Remembering Rusty Warren, Sexual Revolutionary in Song

Pianist, singer, and comedian Rusty Warren ’48, frequently called the "mother of the sexual revolution," passed away on May 25th at the age of 91. She studied piano at NEC and was mentored by Arthur Fiedler.

The Boston Globe celebrates her contribution to the cultural landscape thus:

Black and white photo of Rusty Warren in the 1960s. She is bending forward with her hands on her knees, wearing a glamorous dress and winking.

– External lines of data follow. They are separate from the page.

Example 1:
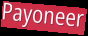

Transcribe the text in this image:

Payoneer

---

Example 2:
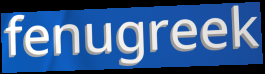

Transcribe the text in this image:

fenugreek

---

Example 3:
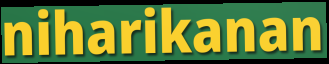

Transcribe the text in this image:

niharikanan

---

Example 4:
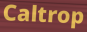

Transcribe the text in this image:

Caltrop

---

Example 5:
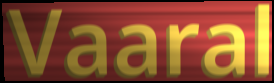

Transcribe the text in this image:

Vaaral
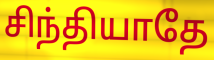
சிந்தியாதே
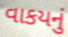
વાકયનું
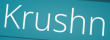
Krushn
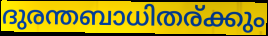
ദുരന്തബാധിതര്ക്കും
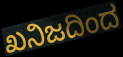
ಖನಿಜದಿಂದ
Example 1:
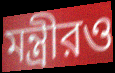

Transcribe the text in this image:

মন্ত্রীরও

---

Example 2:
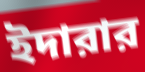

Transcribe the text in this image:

ইদারার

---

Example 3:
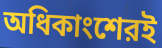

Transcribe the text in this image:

অধিকাংশেরই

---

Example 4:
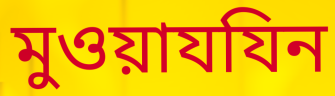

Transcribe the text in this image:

মুওয়াযযিন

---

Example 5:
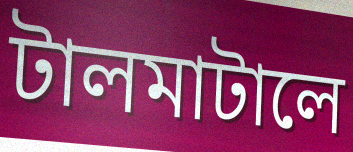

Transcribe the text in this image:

টালমাটালে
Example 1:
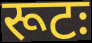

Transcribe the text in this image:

रूटः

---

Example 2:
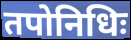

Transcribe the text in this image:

तपोनिधिः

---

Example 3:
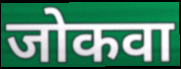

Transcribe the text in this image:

जोकवा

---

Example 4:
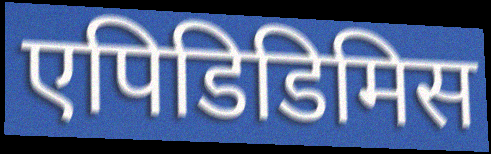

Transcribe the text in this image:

एपिडिडिमिस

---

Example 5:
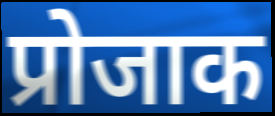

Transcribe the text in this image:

प्रोजाक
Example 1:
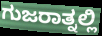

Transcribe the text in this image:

ಗುಜರಾತ್ನಲ್ಲಿ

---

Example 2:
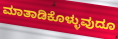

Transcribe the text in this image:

ಮಾತಾಡಿಕೊಳ್ಳುವುದೂ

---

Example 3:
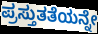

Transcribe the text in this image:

ಪ್ರಸ್ತುತತೆಯನ್ನೇ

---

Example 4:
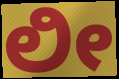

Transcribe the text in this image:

ಲೀ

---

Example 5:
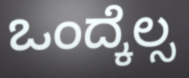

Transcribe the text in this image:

ಒಂದ್ಕೆಲ್ಸ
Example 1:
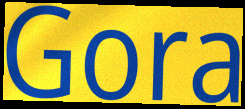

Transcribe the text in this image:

Gora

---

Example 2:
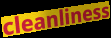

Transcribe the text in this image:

cleanliness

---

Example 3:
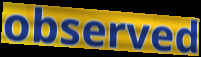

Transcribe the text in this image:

observed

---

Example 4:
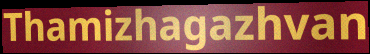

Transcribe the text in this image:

Thamizhagazhvan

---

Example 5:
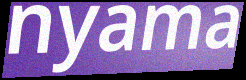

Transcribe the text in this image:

nyama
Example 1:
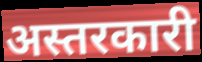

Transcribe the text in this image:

अस्तरकारी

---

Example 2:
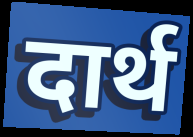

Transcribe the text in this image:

दार्थ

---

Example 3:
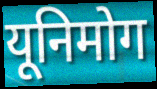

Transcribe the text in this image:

यूनिमोग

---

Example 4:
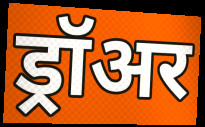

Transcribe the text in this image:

ड्रॉअर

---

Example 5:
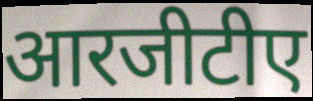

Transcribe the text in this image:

आरजीटीए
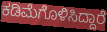
ಕಡಿಮೆಗೊಳಿಸಿದ್ದಾರೆ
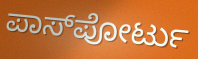
ಪಾಸ್‌ಪೋರ್ಟು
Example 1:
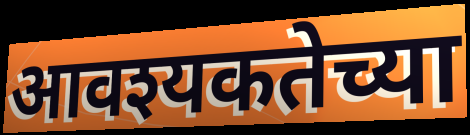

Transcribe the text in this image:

आवश्यकतेच्या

The woman behind the jewels and fashionable evening dresses grew up in Milton as Ilene Goldman. She appeared at the annual Tanglewood Music Festival under the direction of Arthur Fiedler when she was 19. She attended the New England Conservatory of Music before launching her career in Boston cocktail lounges. Warren, who was a lesbian, said her comedy developed from banter with patrons at the bars, which grew more popular than her piano sets. [...]

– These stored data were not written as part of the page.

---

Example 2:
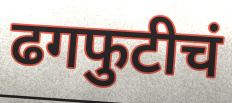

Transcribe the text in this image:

ढगफुटीचं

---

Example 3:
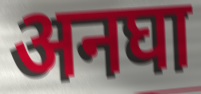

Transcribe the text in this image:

अनघा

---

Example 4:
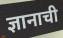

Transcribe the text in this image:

ज्ञानाची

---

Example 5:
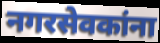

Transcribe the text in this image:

नगरसेवकांना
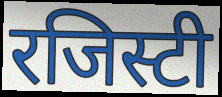
रजिस्टी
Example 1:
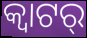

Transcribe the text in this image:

କ୍ୱାଟର୍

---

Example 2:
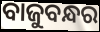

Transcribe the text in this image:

ବାଜୁବନ୍ଧର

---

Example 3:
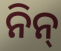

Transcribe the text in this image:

ନିନ୍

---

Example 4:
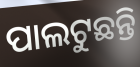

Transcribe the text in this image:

ପାଲଟୁଛନ୍ତି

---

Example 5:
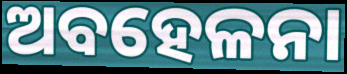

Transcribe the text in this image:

ଅବହେଳନା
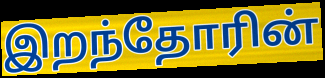
இறந்தோரின்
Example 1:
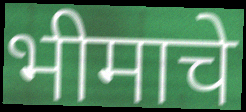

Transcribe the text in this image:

भीमाचे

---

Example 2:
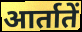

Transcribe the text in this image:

आर्तातें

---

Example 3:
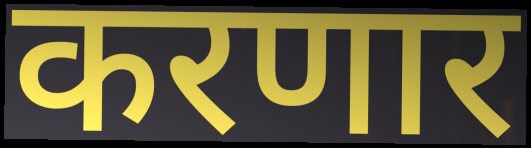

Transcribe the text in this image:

करणार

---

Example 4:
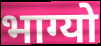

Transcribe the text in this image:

भाग्यो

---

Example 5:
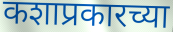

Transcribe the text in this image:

कशाप्रकारच्या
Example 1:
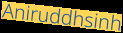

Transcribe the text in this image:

Aniruddhsinh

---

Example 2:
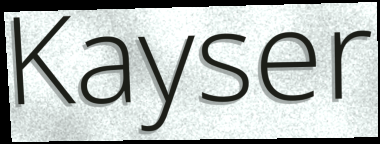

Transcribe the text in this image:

More than a decade before Helen Reddy’s “I Am Woman” call to arms, Warren offered her protofeminist, anthem “Knockers Up!” In the song, she tells women to throw their shoulders back and lift their chests. Her bosom-forward approach was not offered as a means to entice men, it was a military-like show of female power. It became her most popular song; she was subsequently always introduced as “That knockers-up gal, Rusty Warren.”

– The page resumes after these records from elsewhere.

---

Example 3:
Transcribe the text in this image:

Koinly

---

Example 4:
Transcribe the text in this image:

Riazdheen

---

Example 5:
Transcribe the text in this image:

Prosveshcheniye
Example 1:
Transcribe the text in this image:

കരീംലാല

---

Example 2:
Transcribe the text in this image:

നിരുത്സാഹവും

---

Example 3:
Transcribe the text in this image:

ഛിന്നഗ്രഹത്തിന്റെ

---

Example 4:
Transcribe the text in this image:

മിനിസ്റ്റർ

Her New York Times obituary chronicles her early transition from piano to comedy:

“I had this comedy streak in me that was constant since I was a young child,” Ms. Warren told Today’s Arizona Woman in 1983. “I would always open my mouth, and partially my foot was in it.”

After high school, she attended the New England Conservatory of Music, studying classical piano and voice and thinking she might become a teacher. But after graduating in the early 1950s, she started performing in nightclubs and bars. [...]

“Mostly I’d play the piano and I sang a little,” she said. “But every so often I would get a heckler, and I’d talk back to him, and people would start to laugh. And of course I liked that laughter much better than I did some of that applause, so I started to talk more, and to sing and to play less.”